Krakowianie za sprawą Antona Żłobina zmniejszyli straty, ale na trafienie rosyjskiego skrzydłowego odpowiedział Bartłomiej Pociecha, któremu pomógł rykoszet od jednego z rywali.
Rudolf Roháček w przerwie zdecydował się na kilka taktycznych korekt. Najważniejszą z nich była zmiana bramkarza: Dienisa Pieriewozczikowa zastąpił David Zabolotny i był to dobry impuls dla całego zespołu.
„Pasy” zagrały agresywnie, skutecznie i zdobyły trzy bramki. Wydawało się, że krakowianie złamali wynik meczu, ale w trzeciej odsłonie tyszanie wrzucili wyższy bieg. Tomáša Fučíka w bramce zastąpił Kamil Lewartowski, który nie dał się zaskoczyć ani razu, broniąc 11 uderzeń rywali.

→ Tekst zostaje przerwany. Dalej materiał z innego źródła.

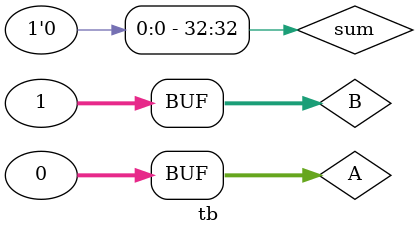
<source format=v>
module adder32bit(input [31:0]A,B,output [31:0]sum,output carry);
  assign {carry,sum}=(A+B);
  endmodule


// Code your testbench here
// or browse Examples
module tb;
  reg [31:0]A,B;
  wire [32:0]sum;
  wire carry; 
  adder32bit DUT(A,B,sum,carry);
 initial begin
   A=32'd0001; B=32'd4294967295;
   #5    A=32'd0000; B=32'd0001;
 end
   initial begin
     $monitor($time," a %b is b is %b sum is %b carry is %b ",A,B,sum[31:0],carry);
   end
  endmodule
  
  

</source>
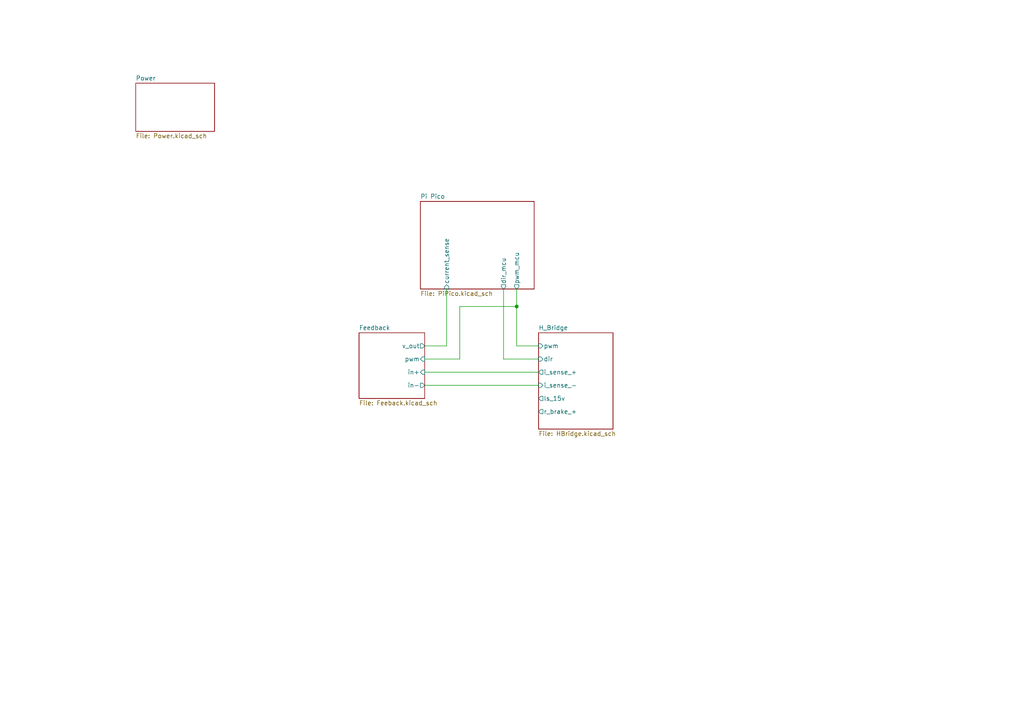
<source format=kicad_sch>
(kicad_sch
	(version 20250114)
	(generator "eeschema")
	(generator_version "9.0")
	(uuid "319bc5c0-2dd5-4df3-a34b-9170833ebccd")
	(paper "A4")
	(lib_symbols)
	(junction
		(at 149.86 88.9)
		(diameter 0)
		(color 0 0 0 0)
		(uuid "8574cf69-a913-43ab-9aca-9fb80619adda")
	)
	(wire
		(pts
			(xy 133.35 104.14) (xy 133.35 88.9)
		)
		(stroke
			(width 0)
			(type default)
		)
		(uuid "00f78397-36e9-431b-b9d8-e3d5322c23ba")
	)
	(wire
		(pts
			(xy 123.19 111.76) (xy 156.21 111.76)
		)
		(stroke
			(width 0)
			(type default)
		)
		(uuid "07334200-9145-4997-9a07-d10e77d88e83")
	)
	(wire
		(pts
			(xy 123.19 100.33) (xy 129.54 100.33)
		)
		(stroke
			(width 0)
			(type default)
		)
		(uuid "145dd403-1c8a-49ec-859b-fe7a103cf249")
	)
	(wire
		(pts
			(xy 123.19 104.14) (xy 133.35 104.14)
		)
		(stroke
			(width 0)
			(type default)
		)
		(uuid "2b483ee0-81fc-4c8b-8ab1-0bca98404ee8")
	)
	(wire
		(pts
			(xy 146.05 83.82) (xy 146.05 104.14)
		)
		(stroke
			(width 0)
			(type default)
		)
		(uuid "2bdf8ae0-e787-41b7-93c9-86aeb6fc2c37")
	)
	(wire
		(pts
			(xy 149.86 88.9) (xy 149.86 83.82)
		)
		(stroke
			(width 0)
			(type default)
		)
		(uuid "6979369e-cc55-4c0f-ac73-61e3ddb1b336")
	)
	(wire
		(pts
			(xy 156.21 100.33) (xy 149.86 100.33)
		)
		(stroke
			(width 0)
			(type default)
		)
		(uuid "84f7d38e-61fe-4354-8464-cc33b7ec355f")
	)
	(wire
		(pts
			(xy 123.19 107.95) (xy 156.21 107.95)
		)
		(stroke
			(width 0)
			(type default)
		)
		(uuid "891ab306-dbdb-4283-9f62-6bfd57c514df")
	)
	(wire
		(pts
			(xy 149.86 88.9) (xy 149.86 100.33)
		)
		(stroke
			(width 0)
			(type default)
		)
		(uuid "b66d8e2b-4c84-4bab-950f-375e2f654782")
	)
	(wire
		(pts
			(xy 129.54 83.82) (xy 129.54 100.33)
		)
		(stroke
			(width 0)
			(type default)
		)
		(uuid "c3784f71-b5ee-4293-aa04-6ca01f9fb06d")
	)
	(wire
		(pts
			(xy 133.35 88.9) (xy 149.86 88.9)
		)
		(stroke
			(width 0)
			(type default)
		)
		(uuid "d57d9815-4f99-475e-a809-e2baff0a8a78")
	)
	(wire
		(pts
			(xy 146.05 104.14) (xy 156.21 104.14)
		)
		(stroke
			(width 0)
			(type default)
		)
		(uuid "dd8bc928-d3d3-4209-9814-106fe02be456")
	)
	(sheet
		(at 39.37 24.13)
		(size 22.86 13.97)
		(exclude_from_sim no)
		(in_bom yes)
		(on_board yes)
		(dnp no)
		(fields_autoplaced yes)
		(stroke
			(width 0.1524)
			(type solid)
		)
		(fill
			(color 0 0 0 0.0000)
		)
		(uuid "1fa0373b-ff98-4bf0-acad-d32450f2dcd0")
		(property "Sheetname" "Power"
			(at 39.37 23.4184 0)
			(effects
				(font
					(size 1.27 1.27)
				)
				(justify left bottom)
			)
		)
		(property "Sheetfile" "Power.kicad_sch"
			(at 39.37 38.6846 0)
			(effects
				(font
					(size 1.27 1.27)
				)
				(justify left top)
			)
		)
		(instances
			(project "120VDC Treadmill Motor Controller"
				(path "/319bc5c0-2dd5-4df3-a34b-9170833ebccd"
					(page "2")
				)
			)
		)
	)
	(sheet
		(at 104.14 96.52)
		(size 19.05 19.05)
		(exclude_from_sim no)
		(in_bom yes)
		(on_board yes)
		(dnp no)
		(fields_autoplaced yes)
		(stroke
			(width 0.1524)
			(type solid)
		)
		(fill
			(color 0 0 0 0.0000)
		)
		(uuid "23f081f2-fcb5-4e72-b320-a9766db11ad0")
		(property "Sheetname" "Feedback"
			(at 104.14 95.8084 0)
			(effects
				(font
					(size 1.27 1.27)
				)
				(justify left bottom)
			)
		)
		(property "Sheetfile" "Feeback.kicad_sch"
			(at 104.14 116.1546 0)
			(effects
				(font
					(size 1.27 1.27)
				)
				(justify left top)
			)
		)
		(pin "in+" input
			(at 123.19 107.95 0)
			(uuid "6bae7488-54f7-4669-b02c-88e681ba2de5")
			(effects
				(font
					(size 1.27 1.27)
				)
				(justify right)
			)
		)
		(pin "in-" output
			(at 123.19 111.76 0)
			(uuid "e55e94eb-c4df-4e52-a8a2-1a83118ae667")
			(effects
				(font
					(size 1.27 1.27)
				)
				(justify right)
			)
		)
		(pin "pwm" input
			(at 123.19 104.14 0)
			(uuid "f97f2e06-751a-4fe9-8a8f-0c4d52819f00")
			(effects
				(font
					(size 1.27 1.27)
				)
				(justify right)
			)
		)
		(pin "v_out" output
			(at 123.19 100.33 0)
			(uuid "772b7e6b-3283-4447-98fc-4cee1f36b699")
			(effects
				(font
					(size 1.27 1.27)
				)
				(justify right)
			)
		)
		(instances
			(project "120VDC Treadmill Motor Controller"
				(path "/319bc5c0-2dd5-4df3-a34b-9170833ebccd"
					(page "5")
				)
			)
		)
	)
	(sheet
		(at 156.21 96.52)
		(size 21.59 27.94)
		(exclude_from_sim no)
		(in_bom yes)
		(on_board yes)
		(dnp no)
		(fields_autoplaced yes)
		(stroke
			(width 0.1524)
			(type solid)
		)
		(fill
			(color 0 0 0 0.0000)
		)
		(uuid "49a5a11b-8174-445d-b343-1fe5ec8c60de")
		(property "Sheetname" "H_Bridge"
			(at 156.21 95.8084 0)
			(effects
				(font
					(size 1.27 1.27)
				)
				(justify left bottom)
			)
		)
		(property "Sheetfile" "HBridge.kicad_sch"
			(at 156.21 125.0446 0)
			(effects
				(font
					(size 1.27 1.27)
				)
				(justify left top)
			)
		)
		(pin "dir" input
			(at 156.21 104.14 180)
			(uuid "6151e9e0-e8e8-4431-9afa-f6349d899adf")
			(effects
				(font
					(size 1.27 1.27)
				)
				(justify left)
			)
		)
		(pin "i_sense_+" output
			(at 156.21 107.95 180)
			(uuid "369f0efd-4a21-4bb3-aa06-da5819d47f29")
			(effects
				(font
					(size 1.27 1.27)
				)
				(justify left)
			)
		)
		(pin "i_sense_-" input
			(at 156.21 111.76 180)
			(uuid "6bda7a6b-ba4d-4b39-8b55-fee5501bcf49")
			(effects
				(font
					(size 1.27 1.27)
				)
				(justify left)
			)
		)
		(pin "ls_15v" output
			(at 156.21 115.57 180)
			(uuid "08f4f50f-49b5-4766-94ed-c5ecf190630d")
			(effects
				(font
					(size 1.27 1.27)
				)
				(justify left)
			)
		)
		(pin "pwm" input
			(at 156.21 100.33 180)
			(uuid "44dc4243-96db-4a62-8394-0442053b7395")
			(effects
				(font
					(size 1.27 1.27)
				)
				(justify left)
			)
		)
		(pin "r_brake_+" output
			(at 156.21 119.38 180)
			(uuid "f42d8ba0-f76f-44f4-a63a-30eba10db466")
			(effects
				(font
					(size 1.27 1.27)
				)
				(justify left)
			)
		)
		(instances
			(project "120VDC Treadmill Motor Controller"
				(path "/319bc5c0-2dd5-4df3-a34b-9170833ebccd"
					(page "4")
				)
			)
		)
	)
	(sheet
		(at 121.92 58.42)
		(size 33.02 25.4)
		(exclude_from_sim no)
		(in_bom yes)
		(on_board yes)
		(dnp no)
		(fields_autoplaced yes)
		(stroke
			(width 0.1524)
			(type solid)
		)
		(fill
			(color 0 0 0 0.0000)
		)
		(uuid "dc45a2ff-df18-49a4-81ff-80d10381c9e9")
		(property "Sheetname" "Pi Pico"
			(at 121.92 57.7084 0)
			(effects
				(font
					(size 1.27 1.27)
				)
				(justify left bottom)
			)
		)
		(property "Sheetfile" "PiPico.kicad_sch"
			(at 121.92 84.4046 0)
			(effects
				(font
					(size 1.27 1.27)
				)
				(justify left top)
			)
		)
		(pin "current_sense" input
			(at 129.54 83.82 270)
			(uuid "a6a8611a-db30-4677-872e-46a99c13a715")
			(effects
				(font
					(size 1.27 1.27)
				)
				(justify left)
			)
		)
		(pin "pwm_mcu" output
			(at 149.86 83.82 270)
			(uuid "001a0998-3515-4792-be66-7ba07f7814c5")
			(effects
				(font
					(size 1.27 1.27)
				)
				(justify left)
			)
		)
		(pin "dir_mcu" output
			(at 146.05 83.82 270)
			(uuid "4bc8fe48-1b39-4a41-b7c9-1c862ef3f868")
			(effects
				(font
					(size 1.27 1.27)
				)
				(justify left)
			)
		)
		(instances
			(project "120VDC Treadmill Motor Controller"
				(path "/319bc5c0-2dd5-4df3-a34b-9170833ebccd"
					(page "3")
				)
			)
		)
	)
	(sheet_instances
		(path "/"
			(page "1")
		)
	)
	(embedded_fonts no)
)

</source>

Jego koledzy z pola odwrócili przebieg meczu. Pomogły w tym gole Radosława Galanta, który popisał się soczystym uderzeniem ze slotu oraz uderzającego z bekhendu Jegora Fieofanowa.

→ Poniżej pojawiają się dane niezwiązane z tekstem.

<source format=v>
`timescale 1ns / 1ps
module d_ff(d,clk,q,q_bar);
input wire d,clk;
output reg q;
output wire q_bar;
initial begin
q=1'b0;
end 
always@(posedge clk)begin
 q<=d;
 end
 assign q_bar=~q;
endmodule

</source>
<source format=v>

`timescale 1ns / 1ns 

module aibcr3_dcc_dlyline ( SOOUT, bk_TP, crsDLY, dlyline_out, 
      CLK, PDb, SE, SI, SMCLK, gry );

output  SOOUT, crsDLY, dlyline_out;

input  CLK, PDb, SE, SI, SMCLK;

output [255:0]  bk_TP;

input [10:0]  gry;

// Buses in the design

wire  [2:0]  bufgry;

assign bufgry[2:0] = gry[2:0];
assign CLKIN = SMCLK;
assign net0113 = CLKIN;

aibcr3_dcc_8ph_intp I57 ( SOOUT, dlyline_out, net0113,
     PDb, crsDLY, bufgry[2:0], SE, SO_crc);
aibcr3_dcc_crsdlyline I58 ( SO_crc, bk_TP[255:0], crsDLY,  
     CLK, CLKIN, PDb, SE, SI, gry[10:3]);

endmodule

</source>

W końcówce tyszanie obronili dwa osłabienia, z poświęceniem zagrali w destrukcji i nie wypuścili z rąk zwycięstwa.
Comarch Cracovia - GKS Tychy 5:6 (2:4, 3:0, 0:2)
1:0 Jewgienij Bodrow - Aleš Ježek, Dmitrij Ismagiłow (01:20)
1:1 Christian Mroczkowski - Alexander Szczechura, Radosław Galant (01:57)
1:2 Radosław Galant - Jason Seed, Alexander Szczechura (05:37, 5/3)
1:3 Olaf Bizacki - Christian Mroczkowski, Radosław Galant (07:25, 5/4)
2:3 Anton Żłobin - Jiří Gula, Aleš Ježek (10:05, 5/4)
2:4 Bartłomiej Pociecha - Marek Biro, Bartłomiej Jeziorski (11:31)
3:4 Aleš Ježek - Saku Kinnunen, Iwan Jacenko (22:22)
4:4 Dmitrij Ismagiłow - Artiom Woroszyło, Iwan Worobjow (29:38)
5:4 Jewgienij Popiticz - Jewgienij Sołowjow, Jegor Dugin (33:46)
5:5 Radosław Galant (43:20, 5/4)
5:6 Jegor Fieofanow - Szymon Marzec, Bartłomiej Pociecha (50:40, 4/5)
Sędziowali: Patryk Kasprzyk, Michał Baca (główni) - Sławomir Szachniewicz, Wojciech Moszczyński (liniowi).
Minuty karne: 8 (w tym 2 minuty kary technicznej) - 10.
Strzały: 35-35.
Widzów: 1500.
Cracovia: D. Pieriewozczikow (od 20:01 D. Zabolotny) - J. Gula, J. Šaur; A. Żłobin, C. Shirley (2), E. Němec - M. Dudaš, A. Ježek; A. Woroszyło, J. Bodrow, D. Ismagiłow - I. Worobjow (2), S. Kinnunen (2); S. Brynkus, I. Jacenko, E. Oksanen - I. Ļeščovs; J. Popiticz, J. Dugin, J. Sołowjow oraz M. Bezwiński.
Trener:
GKS Tychy: T. Fučík (od 40:01 K. Lewartowski) - M. Biro (2), B. Pociecha (2); A. Szczechura, R. Galant, C. Mroczkowski - J. Seed (2), M. Kotlorz; D. Sierguszkin, J. Fieofanow, J. Krzyżek - O. Bizacki, A. Smirnow; M. Gościński (4), F. Starzyński, B. Jeziorski - J. Michałowski; K. Gruźla, J. Witecki, S. Marzec.